= TASK INSTRUCTIONS =
Put every line from the one containing "scientific name: Mesostemma dichotomum" down to the one containing "genus: Linum", both included, into a numbered list with blank lines left out. List those lines alone from the records below.

= DATA FOR PROCESSING =

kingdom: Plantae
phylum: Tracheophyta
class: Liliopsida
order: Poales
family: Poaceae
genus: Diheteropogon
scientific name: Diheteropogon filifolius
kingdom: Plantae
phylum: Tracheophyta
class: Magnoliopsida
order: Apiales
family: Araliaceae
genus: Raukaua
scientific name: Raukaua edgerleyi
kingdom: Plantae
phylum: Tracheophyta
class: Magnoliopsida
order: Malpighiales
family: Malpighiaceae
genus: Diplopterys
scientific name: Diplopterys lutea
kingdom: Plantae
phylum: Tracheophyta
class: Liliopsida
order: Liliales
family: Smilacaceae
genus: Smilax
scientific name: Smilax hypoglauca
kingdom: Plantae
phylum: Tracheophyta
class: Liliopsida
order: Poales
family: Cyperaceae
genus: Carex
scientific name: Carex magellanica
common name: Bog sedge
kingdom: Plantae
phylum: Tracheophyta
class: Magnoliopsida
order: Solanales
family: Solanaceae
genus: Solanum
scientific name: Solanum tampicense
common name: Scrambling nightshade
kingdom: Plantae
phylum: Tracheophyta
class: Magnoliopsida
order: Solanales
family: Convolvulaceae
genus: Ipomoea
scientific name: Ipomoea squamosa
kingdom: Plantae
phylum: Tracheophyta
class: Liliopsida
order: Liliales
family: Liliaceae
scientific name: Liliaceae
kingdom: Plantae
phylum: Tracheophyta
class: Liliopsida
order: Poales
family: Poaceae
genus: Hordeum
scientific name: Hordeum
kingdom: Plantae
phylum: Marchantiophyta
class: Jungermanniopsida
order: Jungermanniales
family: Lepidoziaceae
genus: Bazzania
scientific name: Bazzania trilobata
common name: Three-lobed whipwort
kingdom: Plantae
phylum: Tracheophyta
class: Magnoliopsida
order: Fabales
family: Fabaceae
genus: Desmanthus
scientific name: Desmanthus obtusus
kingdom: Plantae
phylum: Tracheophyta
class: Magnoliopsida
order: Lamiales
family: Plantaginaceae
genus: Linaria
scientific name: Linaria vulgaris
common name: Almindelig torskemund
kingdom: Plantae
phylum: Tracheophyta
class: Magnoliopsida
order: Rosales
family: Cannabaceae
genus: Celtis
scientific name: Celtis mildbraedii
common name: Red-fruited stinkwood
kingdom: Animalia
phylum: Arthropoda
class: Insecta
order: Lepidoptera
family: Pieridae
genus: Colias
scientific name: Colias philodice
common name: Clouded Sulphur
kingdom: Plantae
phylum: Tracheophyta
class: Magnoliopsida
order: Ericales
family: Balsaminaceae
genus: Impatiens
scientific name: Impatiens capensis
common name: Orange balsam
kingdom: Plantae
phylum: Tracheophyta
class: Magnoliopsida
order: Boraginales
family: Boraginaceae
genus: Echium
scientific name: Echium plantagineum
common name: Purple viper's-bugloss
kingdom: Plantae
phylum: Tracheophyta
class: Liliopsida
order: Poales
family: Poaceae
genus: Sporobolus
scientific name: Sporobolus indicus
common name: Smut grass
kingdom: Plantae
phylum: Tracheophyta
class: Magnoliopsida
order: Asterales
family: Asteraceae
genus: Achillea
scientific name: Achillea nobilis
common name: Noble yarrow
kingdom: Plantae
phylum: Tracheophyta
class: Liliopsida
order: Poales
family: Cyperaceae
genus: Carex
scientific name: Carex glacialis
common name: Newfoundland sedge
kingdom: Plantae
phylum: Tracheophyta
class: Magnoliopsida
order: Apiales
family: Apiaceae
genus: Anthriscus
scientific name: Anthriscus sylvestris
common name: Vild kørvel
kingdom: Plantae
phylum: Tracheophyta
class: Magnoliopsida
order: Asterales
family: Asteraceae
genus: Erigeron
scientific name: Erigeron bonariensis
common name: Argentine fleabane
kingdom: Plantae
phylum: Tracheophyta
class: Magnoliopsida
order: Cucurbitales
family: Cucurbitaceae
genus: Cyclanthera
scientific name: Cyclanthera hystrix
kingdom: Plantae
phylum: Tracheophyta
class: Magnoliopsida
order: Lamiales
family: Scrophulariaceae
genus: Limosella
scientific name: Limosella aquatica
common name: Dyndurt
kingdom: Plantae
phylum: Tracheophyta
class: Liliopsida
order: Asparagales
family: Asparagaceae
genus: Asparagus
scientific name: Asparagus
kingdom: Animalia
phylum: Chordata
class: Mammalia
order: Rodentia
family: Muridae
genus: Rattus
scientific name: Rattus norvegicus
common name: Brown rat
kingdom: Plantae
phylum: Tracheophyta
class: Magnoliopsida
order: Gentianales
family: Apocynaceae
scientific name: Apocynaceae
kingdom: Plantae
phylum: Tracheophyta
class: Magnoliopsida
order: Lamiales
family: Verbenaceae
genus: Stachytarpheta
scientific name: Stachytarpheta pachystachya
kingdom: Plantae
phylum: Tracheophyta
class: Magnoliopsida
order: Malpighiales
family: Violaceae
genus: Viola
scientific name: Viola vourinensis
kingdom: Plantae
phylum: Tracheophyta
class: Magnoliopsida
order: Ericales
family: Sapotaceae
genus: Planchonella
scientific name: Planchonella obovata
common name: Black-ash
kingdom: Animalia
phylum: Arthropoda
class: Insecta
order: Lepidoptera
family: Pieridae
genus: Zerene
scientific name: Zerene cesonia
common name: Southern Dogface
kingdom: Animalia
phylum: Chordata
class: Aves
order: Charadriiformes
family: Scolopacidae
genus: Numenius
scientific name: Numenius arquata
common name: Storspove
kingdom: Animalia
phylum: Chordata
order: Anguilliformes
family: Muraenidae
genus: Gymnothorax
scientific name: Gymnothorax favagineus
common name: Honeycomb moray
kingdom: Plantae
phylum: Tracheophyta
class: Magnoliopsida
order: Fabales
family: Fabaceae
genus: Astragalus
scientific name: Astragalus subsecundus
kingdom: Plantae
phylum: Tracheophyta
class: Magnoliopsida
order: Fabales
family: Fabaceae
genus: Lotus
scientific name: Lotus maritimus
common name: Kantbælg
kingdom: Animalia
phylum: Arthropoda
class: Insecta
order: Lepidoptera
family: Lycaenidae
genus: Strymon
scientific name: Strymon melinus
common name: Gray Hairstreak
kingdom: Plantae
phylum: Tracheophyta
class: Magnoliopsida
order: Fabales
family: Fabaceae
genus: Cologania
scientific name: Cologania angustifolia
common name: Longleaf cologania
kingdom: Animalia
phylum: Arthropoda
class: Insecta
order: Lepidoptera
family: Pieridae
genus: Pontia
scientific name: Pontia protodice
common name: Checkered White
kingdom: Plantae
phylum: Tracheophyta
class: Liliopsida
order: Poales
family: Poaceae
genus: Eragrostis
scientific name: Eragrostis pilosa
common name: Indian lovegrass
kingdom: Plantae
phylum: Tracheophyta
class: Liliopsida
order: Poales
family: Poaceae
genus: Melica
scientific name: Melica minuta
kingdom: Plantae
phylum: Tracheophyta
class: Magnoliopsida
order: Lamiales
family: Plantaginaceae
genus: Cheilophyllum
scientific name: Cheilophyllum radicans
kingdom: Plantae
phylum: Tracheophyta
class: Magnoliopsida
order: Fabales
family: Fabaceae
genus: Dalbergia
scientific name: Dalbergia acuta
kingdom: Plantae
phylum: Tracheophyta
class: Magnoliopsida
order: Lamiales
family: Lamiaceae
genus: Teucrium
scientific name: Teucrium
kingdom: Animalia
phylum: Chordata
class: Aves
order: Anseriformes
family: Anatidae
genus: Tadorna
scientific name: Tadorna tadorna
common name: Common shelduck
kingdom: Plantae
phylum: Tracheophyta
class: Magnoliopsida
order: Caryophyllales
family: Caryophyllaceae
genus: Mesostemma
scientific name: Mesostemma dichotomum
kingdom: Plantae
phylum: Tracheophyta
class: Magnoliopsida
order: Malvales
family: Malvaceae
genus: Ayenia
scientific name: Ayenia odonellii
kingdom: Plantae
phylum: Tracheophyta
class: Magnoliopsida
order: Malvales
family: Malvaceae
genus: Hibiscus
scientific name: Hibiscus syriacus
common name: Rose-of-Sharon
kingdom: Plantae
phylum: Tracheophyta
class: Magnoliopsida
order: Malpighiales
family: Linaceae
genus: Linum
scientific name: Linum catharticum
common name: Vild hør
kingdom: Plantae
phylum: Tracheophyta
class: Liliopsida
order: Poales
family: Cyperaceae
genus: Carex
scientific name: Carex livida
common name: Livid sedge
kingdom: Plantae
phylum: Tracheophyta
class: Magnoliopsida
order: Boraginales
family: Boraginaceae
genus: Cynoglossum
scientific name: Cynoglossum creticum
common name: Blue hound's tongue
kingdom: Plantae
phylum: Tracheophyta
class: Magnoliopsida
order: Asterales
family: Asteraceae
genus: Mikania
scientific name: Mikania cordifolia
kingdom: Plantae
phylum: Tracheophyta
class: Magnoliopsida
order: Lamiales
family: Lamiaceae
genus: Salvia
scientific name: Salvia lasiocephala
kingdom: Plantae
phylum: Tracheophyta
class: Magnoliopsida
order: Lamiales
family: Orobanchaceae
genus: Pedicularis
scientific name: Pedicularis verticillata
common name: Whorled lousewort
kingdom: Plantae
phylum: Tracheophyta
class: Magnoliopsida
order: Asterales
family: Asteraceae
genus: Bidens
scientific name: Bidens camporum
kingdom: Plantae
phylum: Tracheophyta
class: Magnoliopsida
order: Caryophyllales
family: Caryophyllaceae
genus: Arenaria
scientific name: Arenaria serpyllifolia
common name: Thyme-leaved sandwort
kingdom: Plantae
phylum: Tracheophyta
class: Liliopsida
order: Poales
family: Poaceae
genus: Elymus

= RESULT =
1. scientific name: Mesostemma dichotomum
2. kingdom: Plantae
3. phylum: Tracheophyta
4. class: Magnoliopsida
5. order: Malvales
6. family: Malvaceae
7. genus: Ayenia
8. scientific name: Ayenia odonellii
9. kingdom: Plantae
10. phylum: Tracheophyta
11. class: Magnoliopsida
12. order: Malvales
13. family: Malvaceae
14. genus: Hibiscus
15. scientific name: Hibiscus syriacus
16. common name: Rose-of-Sharon
17. kingdom: Plantae
18. phylum: Tracheophyta
19. class: Magnoliopsida
20. order: Malpighiales
21. family: Linaceae
22. genus: Linum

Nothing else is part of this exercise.